Segment Start: Text section

Trump to consider emergency loans for small casinos


Under current federal policies, small businesses that make a living off of legal gaming operations aren’t entitled to receive financial support through the Paycheck Protection Program (PPP). As the coronavirus pandemic continues to keep these companies, as well as everything else, at a standstill, they stand to suffer huge economic losses that might make recovery an impossibility. Now, the operators of the businesses, along with support from various lawmakers, are hoping they can convince President Trump to change the program and allow them to have access to PPP loans. As any politician would, Trump responded to the request with a neutral “we’ll see.”

trump-to-consider-emergency-loans-for-small-casinosRoll Call reports that the subject was brought up during a meeting between POTUS and several political delegates in the White House Briefing room yesterday. Congressional members from Nevada and Colorado, on behalf of the gaming industry, submitted a letter to Trump in an effort to convince him to relax the rules regarding the PPP, which is administered by the Small Business Administration (SBA) and can provide emergency loans to a myriad of companies as a result of the COVID-19 shutdown. Under the current structure of the program, gaming businesses with fewer than 500 employees are reportedly unable to apply for the loans.

A letter submitted by the delegation to House and Senate leadership yesterday reads, “Many of our casinos — including hotels — are small businesses, and they employ many tens of thousands of employees across our state, making up the backbone of Nevada’s economy. These small businesses are located in both our large urban areas and rural communities. Furthermore, many Nevada small businesses such as restaurants, bars, grocery stores, and convenience stores operate gaming equipment and derive revenue from it.”

The push follows a similar effort by two Senators out of Nevada, Catherine Cortez Masto and Jacky Rosen, and Colorado Senator Michael Bennet – the same Colorado representative who was part of yesterday’s delegation – that saw them lobby Treasury Secretary Steven Mnuchin and SBA Administrator Jovita Carranza last week for more access to emergency funds for small gaming businesses. They asserted in their letter, “While there is no statutory mandate from Congress to exclude size-eligible gaming operations from receiving SBA assistance such as disaster loans, SBA regulations and standard operating procedures have previously precluded entities that receive more than one-third of their gross annual revenue from legal gambling activities from receiving these SBA loans.”

The same guidelines applied under those various SBA frameworks have been implemented for the PPP loans, something the president and CEO of the American Gaming Association, Bill Miller, calls “antiquated” and “discriminatory.” Miller has also appealed directly to the President to try to seek relief for the industry.

Whether or not the efforts by the individuals will have been worthwhile isn’t clear. For the most part, the federal government hasn’t weighed in yet on the subject, and, in the press briefing from yesterday, Trump could only offer, “I will take a look at that strongly. Nobody’s told me about it.”

Segment End: Text section

Exercise goal
In the article on emergency loans for small casinos, which agency administers the Paycheck Protection Program?

Segment Start: Data under study

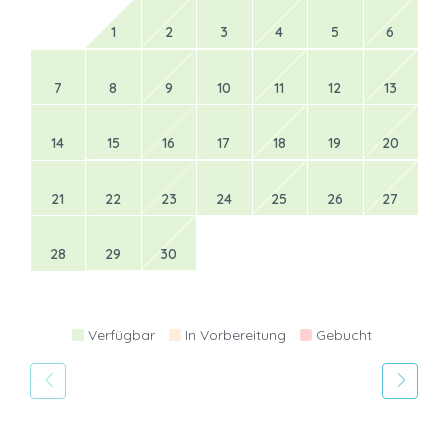
1
2
3
4
5
6
7
8
9
10
11
12
13
14
15
16
17
18
19
20
21
22
23
24
25
26
27
28
29
30
Verfügbar
In Vorbereitung
Gebucht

Segment End: Data under study

Finished task
The Small Business Administration (SBA).